On 15 December of the following month, also at the Teatro San Luca, Eckerlin created the role of Enrico in Donizetti's Una follia, a now-lost opera buffa based on the same libretto as the previous work. She created one further role for Donizetti, that of Serafina in his comedy Le nozze in villa. That opera premiered at the Teatro Vecchio in Mantua during the carnival season of 1820–1821. It was not a success; Bartolomeo Merelli, the librettist, later blamed Eckerlin in part for its failure, writing in his Cenni biografici that the piece had faltered due to the "caprices and ill will of several of the singers, especially the prima donna". William Ashbrook has speculated on this last point that Eckerlin may have been chafing at the restrictions of her contract, as by this time she had already appeared with some success at La Scala, where she had debuted in La gazza ladra during the 1817–18 season, and where in 1820 she originated the role of Susanna in I due Figaro by Michele Carafa.

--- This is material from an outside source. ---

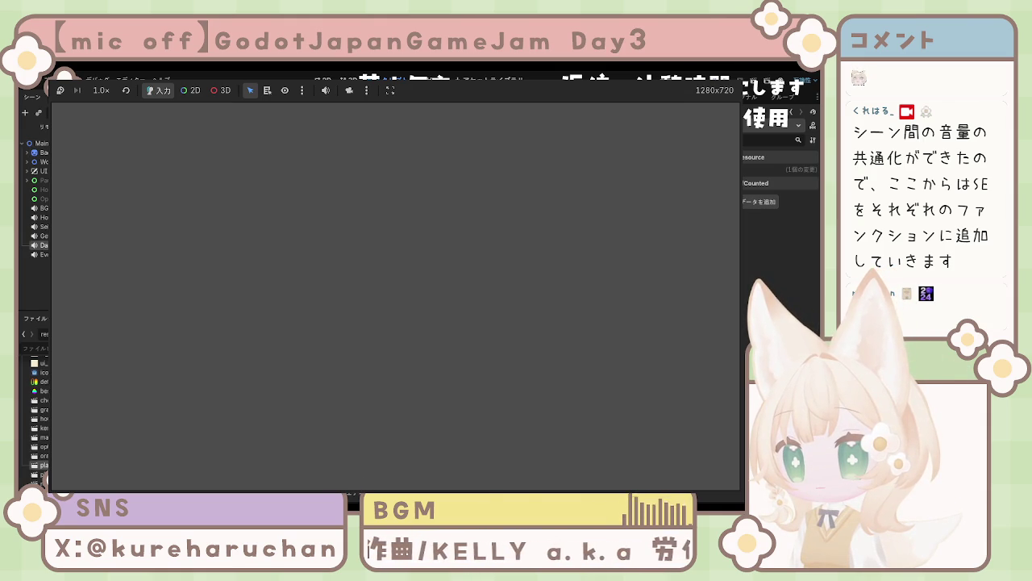
{"action": "left_click", "coordinate": [40, 153]}
{"action": "left_click", "coordinate": [39, 161]}
{"action": "left_click", "coordinate": [39, 162]}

During Eckerlin's career she spent several seasons at the Teatro Italiano in Barcelona, where a claque of her followers operated, and where she won many favorable notices for her work before accepting a contract with the Salle Favart in Paris. She was a noted interpreter of Rossini, and during his tenure at the helm of the Théâtre Italien she appeared there in a number of roles, among them creating Angelina in La cenerentola at its Paris premiere alongside Giovanni Battista Rubini and Fanny Tacchinardi Persiani. At the same theater she appeared as Arsace in Semiramide in 1832 when Giulia Grisi made her Paris debut in the title role.

Eckerlin's career also took her to the Teatro Regio in Turin and the Teatro di San Carlo in Naples, at both of which she appeared in leading roles; notably, at the former, she originated the role of Enea in Didone abbandonata by Saverio Mercadante in 1823. She sang, too, in Vienna, where with Domenico Barbaja's company in 1822 she created the role of Emma in the local premiere of Rossini's Zelmira, a performance for which, for her, the composer wrote a new aria, "Ciel pietoso, ciel clemente", to be inserted into the second act. In 1823 she sang Caterina in Il falegname di Livonia by Giovanni Pacini at the Teatro del Fondo in Naples. At the Teatro Alfieri, Florence, she was Enea in Mayr's La Didone in 1830; later that same year she sang Romeo in Giulietta e Romeo by Nicola Vaccai at the Teatro Apollo in Rome. She appeared also in Madrid and London during her career. Eckerlin ended her stage career in 1840, dying two years later in the city of her birth.

Eckerlin had an extensive range, and was noted as well for her coloratura. She was said to possess "a sweet contralto", and one critic, writing in the Gazetta di Milano of 4 February 1817, spoke of her as having "fine means and no ordinary taste in singing." Her younger brother was the bass Cajo Eckerlin.